Home / Spring 2016 / 2016-04-13 / Same-sex couples still facing discrimination

Same-sex couples still facing discrimination

Long Beach, Calif., mayor Robert Garcia, right, the city's first openly gay mayor, prepares to raise a Rainbow Pride Flag over the Civic Plaza in response to a U.S. Supreme Court ruling legalizing same-sex marriage on Friday, June 26, 2015. (Rick Loomis/Los Angeles Times/TNS)

Written by Geneva Crooks, Staff Writer

With the legalization of same sex marriage, 2015 was an eventful year, especially for those in the LGBT community. The world went into a frenzy when it was announced that no matter your sexual preference, you could get married in the United States. Many people welcomed this change with open arms, while others fumed with hatred and disgust.

Sadly, although there are many laws in place to protect those of the LGBT community, many members are still being discriminated against.

With the arrival of wedding season, in some states, it is legal for wedding vendors to deny same-sex couples the venue because of their sexual orientation.
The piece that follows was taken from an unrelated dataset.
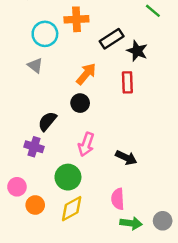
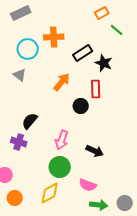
black circle: (80, 103) -> (81, 106), moved
green circle: (68, 177) -> (60, 167), moved
pink semicircle: (118, 199) -> (88, 185), turned -66
orange circle: (35, 205) -> (15, 198), moved

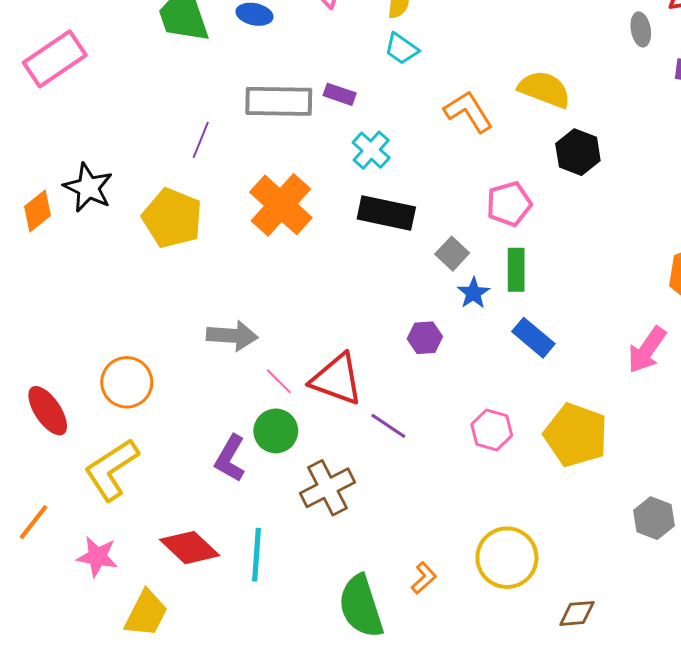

This is a huge deal because getting married is something people dream about and plan for months, even years. Imagine planning an entire wedding at your second option venue because your first discriminated against you and your future spouse.

Gay couples also can be denied the right to adopt children. According to Cosmopolitan, there are no federal standards that keep states from discriminating against LGBT people when it comes to the process of adopting a child. So, this means people can dream of one day adopting a baby and be denied in the state they live in simply because a judge or a social worker doesn’t like the idea of a child having same-sex parents.

For many, college is a part of coming of age. Many of the most prestigious colleges in the United States are Christian. At a Christian college, same-sex couples are in danger of being kicked out simply for being affectionate with one another.

According to Cosmopolitan, several Baptist colleges in the United States have actual clauses in their handbook against gay students being affectionate towards each other. Imagine being homosexual and opening up your student handbook and seeing that.

Regardless of the order in which they come, they are basic human rights: the right to marry, the right to an education, and the right to bear children. But in 2016, although we’ve come so far, we still have a long way to go.